Ketika Lingkar Pertemanan Justru Menghambat Proses Belajar Mahasiswa

Mahasiswa Universitas Pamulang Fakultas Ekonomi dan Bisnis Prodi S1 Akutansi
·waktu baca 2 menit
Tulisan dari Radhi Ryadhi tidak mewakili pandangan dari redaksi kumparan

Perkuliahan merupakan ruang penting bagi mahasiswa untuk belajar, mengeksplorasi potensi diri, menemukan jati diri, sekaligus membangun jejaring sosial yang lebih luas. Di lingkungan pendidikan tinggi, proses belajar tidak hanya ditentukan oleh kualitas materi dan dosen, tetapi juga oleh motivasi internal mahasiswa serta pengaruh lingkungan sosial di sekitarnya, termasuk teman sebaya.
Dalam dinamika kehidupan kampus, mahasiswa terbiasa berada dalam satu alur aktivitas yang saling terhubung—diskusi kelas, kerja kelompok, presentasi, hingga interaksi sosial informal. Idealnya, relasi pertemanan dalam perkuliahan menjadi ruang saling mendukung untuk tumbuh bersama. Namun, realitasnya tidak selalu demikian. Dalam beberapa kasus, kelompok pertemanan justru dapat menjadi faktor penghambat bagi perkembangan akademik dan mental mahasiswa.
Salah satu sisi negatif yang kerap muncul adalah terbentuknya lingkungan pertemanan yang tidak sehat atau bersifat toksik. Perilaku ini dapat hadir dalam bentuk komentar meremehkan, ejekan, membodoh-bodohkan, hingga upaya menghambat prestasi individu lain. Dalam konteks akademik, sikap tersebut sering kali terlihat saat diskusi atau presentasi, misalnya dengan interupsi yang tidak etis, ekspresi merendahkan, atau respons yang tidak menghargai pendapat orang lain.
Lingkungan yang demikian secara perlahan dapat menurunkan kepercayaan diri mahasiswa dan memengaruhi motivasi belajar. Ketika ruang belajar tidak lagi terasa aman dan suportif, mahasiswa berisiko mengalami kelelahan mental, menarik diri dari diskusi, bahkan kehilangan semangat untuk berkembang. Padahal, pendidikan tinggi seharusnya menjadi tempat yang mendorong kebebasan berpikir dan keberanian berpendapat.

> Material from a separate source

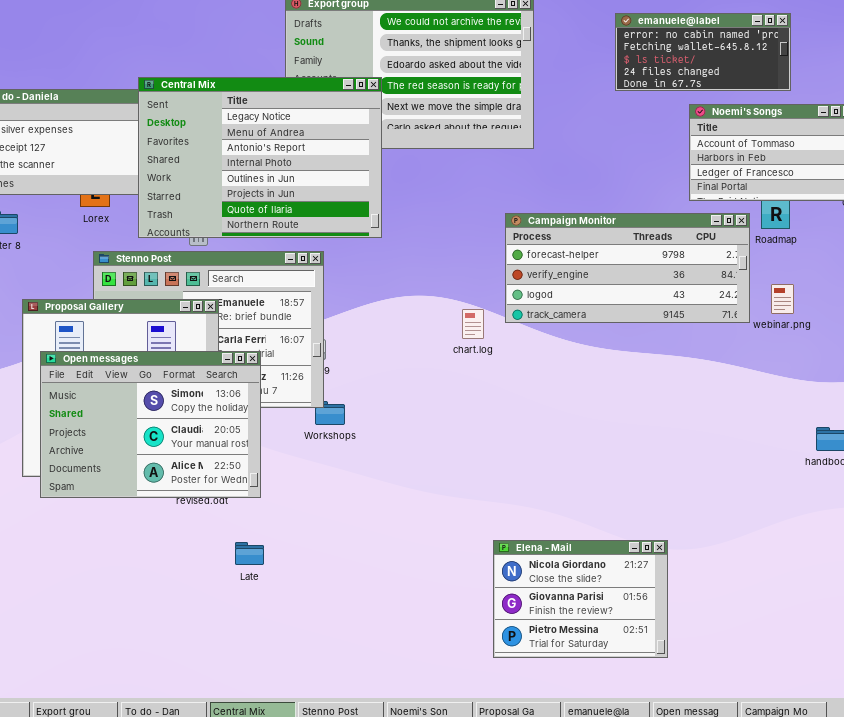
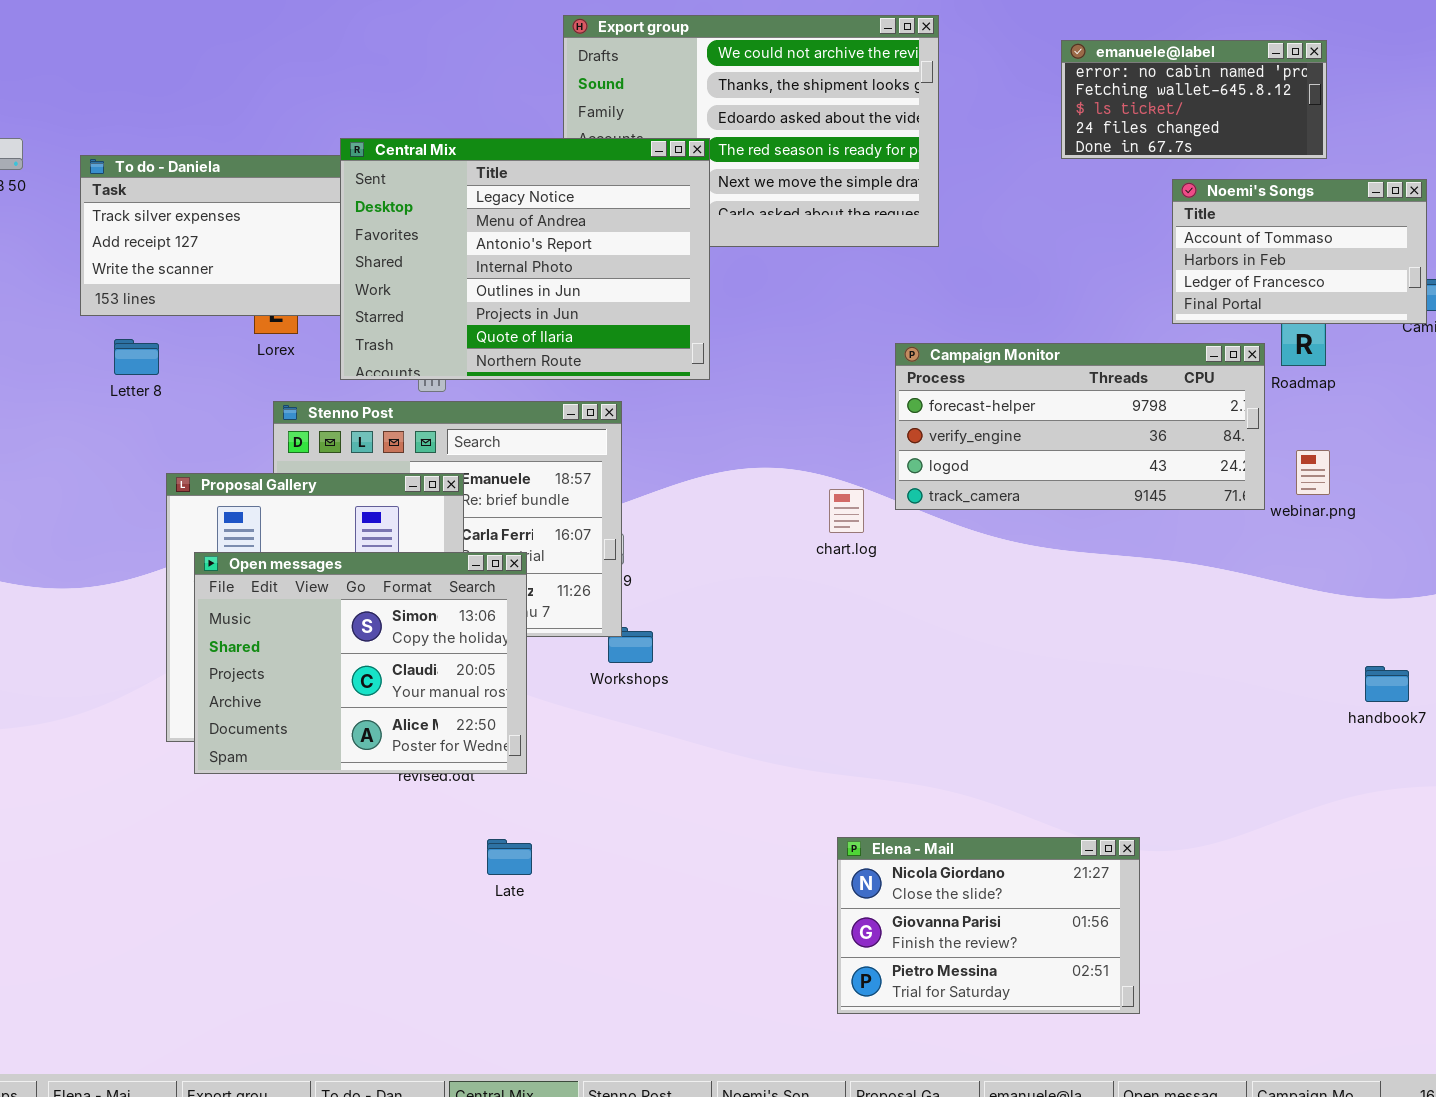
Elena - Mail: [493,540,668,658] -> [837,837,1140,1014], resized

Menghadapi situasi tersebut, saya memilih untuk mengambil langkah yang tidak bersifat destruktif. Pertama, dengan menetapkan batasan yang jelas. Saya tetap menjaga relasi sosial secara wajar dalam konteks informal, namun mulai membatasi kolaborasi akademik yang berpotensi menghambat produktivitas dan fokus belajar. Kedua, saya menyesuaikan diri dengan membangun support system baru—berteman dengan individu yang sejalan dalam tujuan, nilai, dan semangat belajar, sehingga kolaborasi yang terbangun lebih sehat dan bermakna.
Ketiga, masukan negatif, termasuk yang bernuansa merendahkan, saya jadikan sebagai bahan refleksi sekaligus pemacu untuk berkembang. Alih-alih tenggelam dalam konflik, saya memilih membuktikan kapasitas diri melalui progres dan pencapaian akademik yang nyata. Sikap ini bukan untuk meniadakan masalah, melainkan sebagai bentuk pengelolaan diri agar tetap bertumbuh di tengah tantangan sosial.
Pada akhirnya, mahasiswa perlu menyadari bahwa memilih lingkungan pertemanan yang sehat merupakan bagian penting dari proses belajar. Relasi sosial yang suportif tidak hanya membantu pencapaian akademik, tetapi juga membentuk karakter, ketahanan mental, dan kematangan berpikir. Kampus bukan sekadar tempat menimba ilmu, melainkan ruang belajar tentang bagaimana bertumbuh sebagai manusia yang utuh.